6. Comparative Lens- Delhi HC in Metal One Corporation India Pvt. Ltd.
The Karnataka High Court’s approach in Alstom is not an outlier. In Metal One Corporation India Pvt. Ltd. v. Union of India (Delhi HC, 2024), the Delhi High Court considered a similar secondment arrangement. There too, expatriates were under the effective control of the Indian affiliate, receiving salaries locally, and enjoying statutory employment protections. The Court endorsed the GST Council’s Circular No. 210/4/2024-GST, holding that where no invoice was raised in a related party transaction and the Indian company had full ITC entitlement, the value could be deemed Nil.
The Delhi HC thus aligned with the principle that mere reimbursement of salaries does not constitute “consideration” for manpower services. This provides taxpayers with persuasive authority across jurisdictions that Northern Operating Systems cannot be mechanically applied to every secondment.
7. Implications for Businesses
The judgments in Alstom and Metal One are encouraging for taxpayers but also demand careful structuring of secondment arrangements. Businesses must recognise that-
- Documentation is decisive– If expatriates are shown as employees on the Indian payroll with Indian tax withholding, the relationship will more likely be treated as employment under Schedule III.
- Contractual control matters– Agreements must emphasise that day-to-day control, HR functions, and disciplinary powers rest with the Indian entity.
- Social security reimbursements are not fatal– Courts have accepted that such payments may continue overseas for regulatory compliance, without undermining the employment character in India.

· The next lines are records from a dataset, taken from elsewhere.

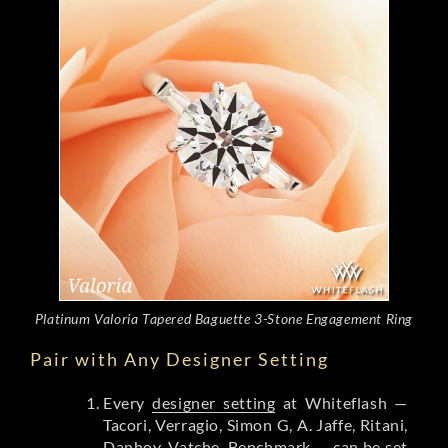
Platinum Valoria Tapered Baguette 3-Stone Engagement Ring
Pair with Any Designer Setting
Every
designer setting
at Whiteflash —
Tacori, Verragio, Simon G, A. Jaffe, Ritani,
Danhov, Vatche, Benchmark — can be set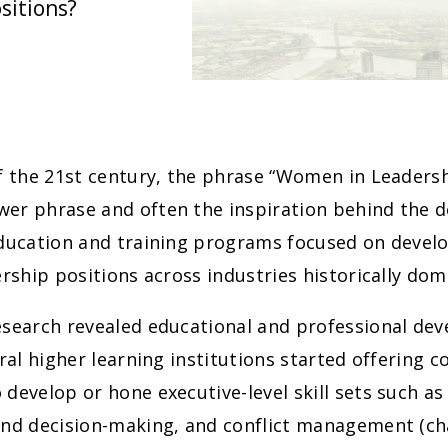
sitions?
f the 21st century, the phrase “Women in Leadersh
er phrase and often the inspiration behind the 
education and training programs focused on deve
ership positions across industries historically do
esearch revealed educational and professional de
eral higher learning institutions started offering c
develop or hone executive-level skill sets such a
and decision-making, and conflict management (cha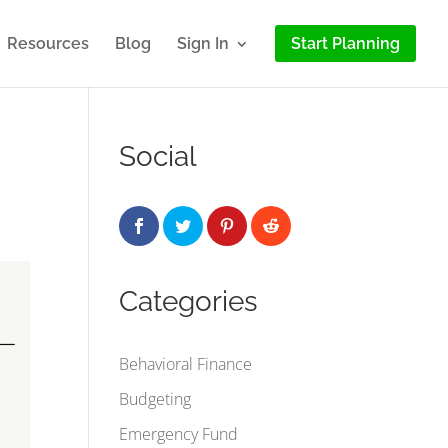
Resources
Blog
Sign In
Start Planning
Social
Categories
Behavioral Finance
Budgeting
Emergency Fund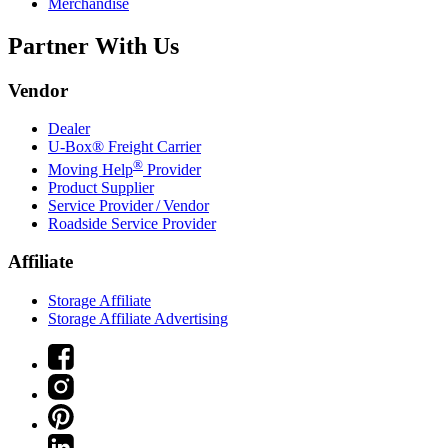
Merchandise
Partner With Us
Vendor
Dealer
U-Box® Freight Carrier
®
Moving Help
Provider
Product Supplier
Service Provider / Vendor
Roadside Service Provider
Affiliate
Storage Affiliate
Storage Affiliate Advertising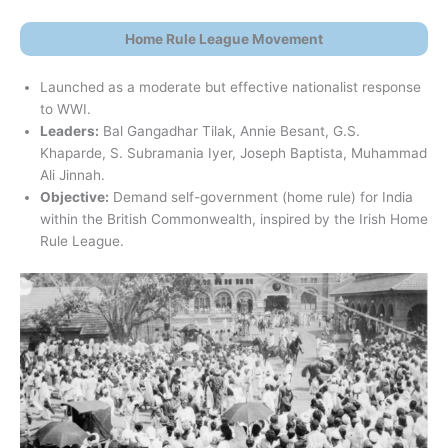
Home Rule League Movement
Launched as a moderate but effective nationalist response
to WWI.
Leaders:
Bal Gangadhar Tilak, Annie Besant, G.S.
Khaparde, S. Subramania Iyer, Joseph Baptista, Muhammad
Ali Jinnah.
Objective:
Demand self-government (home rule) for India
within the British Commonwealth, inspired by the Irish Home
Rule League.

- Litigation risk persists– Revenue may continue to rely on Northern Operating Systems until the Supreme Court clarifies the distinction. Companies must prepare to defend their arrangements with strong factual records.
8. Constitutional Dimension
Beyond statutory interpretation, the issue also implicates constitutional guarantees. If salary reimbursements are taxed as manpower supply without clear statutory authority, it risks violating Article 265 of the Constitution of India, which prohibits the collection of tax without authority of law.
Moreover, the doctrine of substance over form requires courts to recognise the true nature of the relationship. Where the Indian entity is the real employer, treating the arrangement as a taxable supply between related parties stretches the statute beyond its intent. This doctrinal safeguard ensures that GST remains a tax on commercial supplies, not on pure employment relationships.
9. Compliance Checklist for Employers
To minimise disputes and align with judicial trends, businesses should-
– Execute fresh employment contracts with secondees under Indian law.
– Ensure secondees are placed on the Indian payroll, with TDS deducted under the Income Tax Act.
– Provide statutory benefits (PF, gratuity, leave benefits) under Indian labour law.
– Clearly record in agreements that operational control rests with the Indian entity.
– Retain proof of reliance on Circular No. 210/4/2024-GST to demonstrate legitimate expectation.
– Maintain detailed records of reimbursements to overseas entities, highlighting that they are regulatory compliance payments, not consideration for services.
10. Conclusion
The ruling in Alstom Transport India Ltd. marks a crucial course correction in the GST jurisprudence on secondments. By affirming that expatriates integrated into the Indian entity’s workforce are employees, not outsourced manpower, the Karnataka High Court has restored balance to a debate skewed by an overbroad reading of Northern Operating Systems.
Still, uncertainty persists until the Supreme Court provides definitive guidance. In the meantime, businesses must adopt robust contractual and payroll practices, while remaining prepared to assert their rights under Schedule III and Article 265. What emerges clearly is that form without substance will not suffice, only when the factual reality reflects true employment will taxpayers be shielded from unwarranted GST demands.